Consigne 1 → Récrivez sous forme de liste le paragraphe de l'extrait sur les premiers vols en ballon qui commence par « Mais Pilâtre de Rozier n'en a pas fini », en conservant ses faits essentiels.
Consigne 2 → Citez le passage de l'extrait sur les premiers vols en ballon situé entre « Mais Pilâtre de » et « pèse sept tonnes. », ces deux bornes incluses.

Extrait →
--------------------------------
Le Globe se pose une première fois à la butte aux Cailles et devient officiellement le premier vol humain de l’Histoire. Le temps de déposer le marquis et Pilâtre repart dans une ascension qui l’élève à 3000 m d’altitude. Quand il atterrit, il est transi de froid avec des oreilles en piteux état.

Toujours plus haut ! Toujours plus loin ! Avec des moyens financiers de plus en plus importants et une concurrence toujours plus rude pour être les premiers, comme  le constate le baron Melchior de Grimm : « Dans tous nos cercles, dans tous nos soupers, aux toilettes de nos jolies femmes comme dans nos lycées académiques, il n’est plus question que d’expériences, d’air atmosphérique, de gaz inflammables, de chars volants, de voyages aériens ». Jacques Charles, qui ne perd rien des exploits d’Etienne Montgolfier et de Pilâtre de Rozier, fabrique à son tour un ballon de 2200 m3. Le 1er décembre 1783, accompagné de Noël Robert, il décolle du jardin des Tuileries. « Tout Paris était dehors, s’enthousiasme le futur président des Etats-Unis Benjamin Franklin, alors en poste à Paris. Jamais on n’avait vu si magnifique assistance pour une expérience philosophique. » La même émotion bouleverse Jacques Charles : « Jamais rien n’égalera ce moment d’hilarité qui s’empara de mon existence lorsque je sentis que je fuyais la terre, ce n’était pas du plaisir, c’était du bonheur. »  Deux heures plus tard, le ballon rayé de rouge et de blanc atterrit une première fois à quarante-cinq kilomètres, à Nesles-la-Vallée. Pour repartir ensuite avec le seul Jacques Charles à bord, pour ce qui devient le premier vol humain en solitaire.

Mais Pilâtre de Rozier n’en a pas fini de ses exploits. Le 19 janvier 1784, accompagné de Joseph de Montgolfier, qui n’a pas encore volé, il effectue avec cinq autres passagers une ascension au-dessus de Lyon. L’énorme montgolfière, de 23270 m3, baptisée « Flesselles », mesure 42 m de haut, 24 m de diamètre et pèse sept tonnes.
--------------------------------
Données fournies →
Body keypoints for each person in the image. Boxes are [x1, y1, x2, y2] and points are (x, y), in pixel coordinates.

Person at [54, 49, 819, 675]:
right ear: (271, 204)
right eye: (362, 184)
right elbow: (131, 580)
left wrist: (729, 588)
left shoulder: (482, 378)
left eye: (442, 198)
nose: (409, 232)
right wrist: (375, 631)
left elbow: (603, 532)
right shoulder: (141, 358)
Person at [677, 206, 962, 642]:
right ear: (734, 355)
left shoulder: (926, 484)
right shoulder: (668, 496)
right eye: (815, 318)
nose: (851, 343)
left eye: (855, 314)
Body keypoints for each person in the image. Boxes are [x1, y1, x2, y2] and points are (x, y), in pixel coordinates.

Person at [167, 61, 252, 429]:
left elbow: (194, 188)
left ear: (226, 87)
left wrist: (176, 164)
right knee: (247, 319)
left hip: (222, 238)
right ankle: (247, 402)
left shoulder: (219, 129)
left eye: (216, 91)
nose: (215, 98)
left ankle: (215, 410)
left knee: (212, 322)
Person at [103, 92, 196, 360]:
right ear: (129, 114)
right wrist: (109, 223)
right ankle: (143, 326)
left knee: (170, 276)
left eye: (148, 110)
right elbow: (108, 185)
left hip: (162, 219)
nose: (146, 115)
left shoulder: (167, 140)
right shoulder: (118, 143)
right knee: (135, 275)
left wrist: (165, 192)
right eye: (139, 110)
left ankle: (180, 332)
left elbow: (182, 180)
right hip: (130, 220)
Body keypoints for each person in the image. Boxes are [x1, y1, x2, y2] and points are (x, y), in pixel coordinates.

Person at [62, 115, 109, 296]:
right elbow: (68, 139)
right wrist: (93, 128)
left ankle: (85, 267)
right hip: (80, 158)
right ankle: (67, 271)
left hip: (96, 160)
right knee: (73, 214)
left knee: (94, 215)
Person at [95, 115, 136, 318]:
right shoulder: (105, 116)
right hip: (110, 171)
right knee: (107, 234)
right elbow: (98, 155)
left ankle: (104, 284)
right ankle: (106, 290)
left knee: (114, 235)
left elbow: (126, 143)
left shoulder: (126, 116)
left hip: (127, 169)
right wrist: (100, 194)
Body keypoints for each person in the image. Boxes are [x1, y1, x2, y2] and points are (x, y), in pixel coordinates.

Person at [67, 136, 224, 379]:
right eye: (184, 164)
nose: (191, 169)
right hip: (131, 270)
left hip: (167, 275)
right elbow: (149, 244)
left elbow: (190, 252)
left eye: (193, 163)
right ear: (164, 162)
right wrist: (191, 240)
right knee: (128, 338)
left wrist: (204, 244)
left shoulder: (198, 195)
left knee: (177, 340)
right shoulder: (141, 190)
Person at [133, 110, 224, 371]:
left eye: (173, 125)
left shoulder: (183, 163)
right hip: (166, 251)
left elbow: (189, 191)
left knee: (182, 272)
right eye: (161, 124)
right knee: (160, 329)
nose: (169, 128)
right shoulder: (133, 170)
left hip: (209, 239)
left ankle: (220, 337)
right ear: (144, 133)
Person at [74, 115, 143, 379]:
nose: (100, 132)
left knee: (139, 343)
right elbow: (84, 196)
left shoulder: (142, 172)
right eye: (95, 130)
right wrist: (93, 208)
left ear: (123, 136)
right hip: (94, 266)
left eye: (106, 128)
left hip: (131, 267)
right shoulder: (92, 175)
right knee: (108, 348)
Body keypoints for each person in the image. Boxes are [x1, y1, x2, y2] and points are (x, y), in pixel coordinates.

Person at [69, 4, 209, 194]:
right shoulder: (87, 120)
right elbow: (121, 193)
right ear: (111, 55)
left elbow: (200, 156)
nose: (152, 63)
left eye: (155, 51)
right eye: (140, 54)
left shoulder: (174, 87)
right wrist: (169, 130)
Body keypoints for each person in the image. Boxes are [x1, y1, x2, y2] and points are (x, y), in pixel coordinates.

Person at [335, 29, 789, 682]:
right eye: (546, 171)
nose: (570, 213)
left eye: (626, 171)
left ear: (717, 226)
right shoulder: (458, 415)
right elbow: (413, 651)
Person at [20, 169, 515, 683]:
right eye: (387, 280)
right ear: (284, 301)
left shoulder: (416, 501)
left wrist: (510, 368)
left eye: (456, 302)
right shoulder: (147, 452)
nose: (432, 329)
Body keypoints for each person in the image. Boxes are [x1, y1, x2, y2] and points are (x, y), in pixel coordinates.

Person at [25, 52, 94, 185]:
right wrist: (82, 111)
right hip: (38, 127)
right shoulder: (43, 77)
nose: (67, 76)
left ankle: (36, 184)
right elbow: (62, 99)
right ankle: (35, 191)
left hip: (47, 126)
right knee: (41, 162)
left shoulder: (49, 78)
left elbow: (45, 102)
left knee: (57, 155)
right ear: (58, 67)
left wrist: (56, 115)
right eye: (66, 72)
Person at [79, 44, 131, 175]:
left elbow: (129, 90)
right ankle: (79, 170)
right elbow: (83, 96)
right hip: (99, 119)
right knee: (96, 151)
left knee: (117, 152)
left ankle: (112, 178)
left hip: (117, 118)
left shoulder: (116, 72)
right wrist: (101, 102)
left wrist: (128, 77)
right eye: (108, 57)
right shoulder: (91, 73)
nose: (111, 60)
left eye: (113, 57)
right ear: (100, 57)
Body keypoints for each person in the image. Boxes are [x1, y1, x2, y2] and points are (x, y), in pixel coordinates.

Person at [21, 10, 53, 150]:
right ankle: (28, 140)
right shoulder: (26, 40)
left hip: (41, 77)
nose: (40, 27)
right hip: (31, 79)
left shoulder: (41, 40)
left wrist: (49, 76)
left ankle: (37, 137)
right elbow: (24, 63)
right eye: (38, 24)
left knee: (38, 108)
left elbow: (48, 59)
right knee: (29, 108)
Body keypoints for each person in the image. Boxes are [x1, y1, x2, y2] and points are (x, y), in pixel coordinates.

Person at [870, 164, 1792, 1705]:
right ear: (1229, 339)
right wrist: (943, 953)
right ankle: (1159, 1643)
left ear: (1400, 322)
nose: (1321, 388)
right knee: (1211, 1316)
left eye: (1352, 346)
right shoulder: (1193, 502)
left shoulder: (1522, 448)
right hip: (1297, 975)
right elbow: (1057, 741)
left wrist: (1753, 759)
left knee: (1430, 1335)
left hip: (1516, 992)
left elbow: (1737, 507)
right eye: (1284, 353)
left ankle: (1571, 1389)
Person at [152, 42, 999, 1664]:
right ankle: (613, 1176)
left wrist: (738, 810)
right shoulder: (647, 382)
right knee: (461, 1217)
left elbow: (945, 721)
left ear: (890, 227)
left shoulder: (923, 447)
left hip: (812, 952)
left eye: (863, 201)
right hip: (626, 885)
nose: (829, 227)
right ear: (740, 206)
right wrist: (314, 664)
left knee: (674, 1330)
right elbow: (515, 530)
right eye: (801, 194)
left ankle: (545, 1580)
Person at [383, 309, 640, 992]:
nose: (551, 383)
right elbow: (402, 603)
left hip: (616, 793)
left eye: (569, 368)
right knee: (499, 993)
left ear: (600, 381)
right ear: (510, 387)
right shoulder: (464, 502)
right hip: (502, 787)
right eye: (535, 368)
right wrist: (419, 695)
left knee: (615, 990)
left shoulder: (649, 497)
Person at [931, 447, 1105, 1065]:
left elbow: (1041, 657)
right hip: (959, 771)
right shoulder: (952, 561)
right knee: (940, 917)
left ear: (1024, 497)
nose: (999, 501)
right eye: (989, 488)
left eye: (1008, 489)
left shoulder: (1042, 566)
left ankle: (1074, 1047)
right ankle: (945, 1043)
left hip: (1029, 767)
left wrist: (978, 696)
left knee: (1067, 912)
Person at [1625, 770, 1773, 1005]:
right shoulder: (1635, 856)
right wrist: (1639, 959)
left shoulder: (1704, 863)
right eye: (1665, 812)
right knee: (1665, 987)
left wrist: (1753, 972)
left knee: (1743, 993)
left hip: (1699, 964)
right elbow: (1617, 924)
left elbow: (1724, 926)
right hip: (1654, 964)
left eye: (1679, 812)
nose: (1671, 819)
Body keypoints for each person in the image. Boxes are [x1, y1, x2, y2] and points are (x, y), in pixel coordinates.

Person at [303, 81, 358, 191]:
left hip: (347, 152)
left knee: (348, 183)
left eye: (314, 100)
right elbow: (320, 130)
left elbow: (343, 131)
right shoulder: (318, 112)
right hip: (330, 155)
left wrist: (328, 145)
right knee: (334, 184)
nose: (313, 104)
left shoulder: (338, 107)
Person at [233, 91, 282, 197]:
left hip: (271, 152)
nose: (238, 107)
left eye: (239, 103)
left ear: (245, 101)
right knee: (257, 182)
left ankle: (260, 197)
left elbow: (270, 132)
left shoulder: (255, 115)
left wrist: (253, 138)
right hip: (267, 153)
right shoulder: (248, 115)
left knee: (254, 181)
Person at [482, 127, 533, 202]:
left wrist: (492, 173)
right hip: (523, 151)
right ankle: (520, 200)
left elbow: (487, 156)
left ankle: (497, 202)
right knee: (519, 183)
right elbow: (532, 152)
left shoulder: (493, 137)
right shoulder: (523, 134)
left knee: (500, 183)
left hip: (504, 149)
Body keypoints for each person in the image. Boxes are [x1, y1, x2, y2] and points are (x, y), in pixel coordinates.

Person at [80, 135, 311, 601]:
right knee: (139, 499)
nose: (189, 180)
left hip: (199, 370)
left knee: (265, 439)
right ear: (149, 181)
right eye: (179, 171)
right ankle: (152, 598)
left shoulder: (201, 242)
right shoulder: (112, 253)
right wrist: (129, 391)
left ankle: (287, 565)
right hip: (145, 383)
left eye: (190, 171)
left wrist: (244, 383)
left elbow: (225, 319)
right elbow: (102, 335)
--------------------------------
Corrigé 1 →
- Pilâtre de Rozier poursuit ses exploits.
- Le 19 janvier 1784, il effectue une ascension au-dessus de Lyon.
- Il est accompagné de Joseph de Montgolfier, qui n'a pas encore volé, et de cinq autres passagers.
- La montgolfière, baptisée « Flesselles », a un volume de 23270 m3.
- Elle mesure 42 m de haut et 24 m de diamètre, et pèse sept tonnes.

Corrigé 2 →
Mais Pilâtre de Rozier n’en a pas fini de ses exploits. Le 19 janvier 1784, accompagné de Joseph de Montgolfier, qui n’a pas encore volé, il effectue avec cinq autres passagers une ascension au-dessus de Lyon. L’énorme montgolfière, de 23270 m3, baptisée « Flesselles », mesure 42 m de haut, 24 m de diamètre et pèse sept tonnes.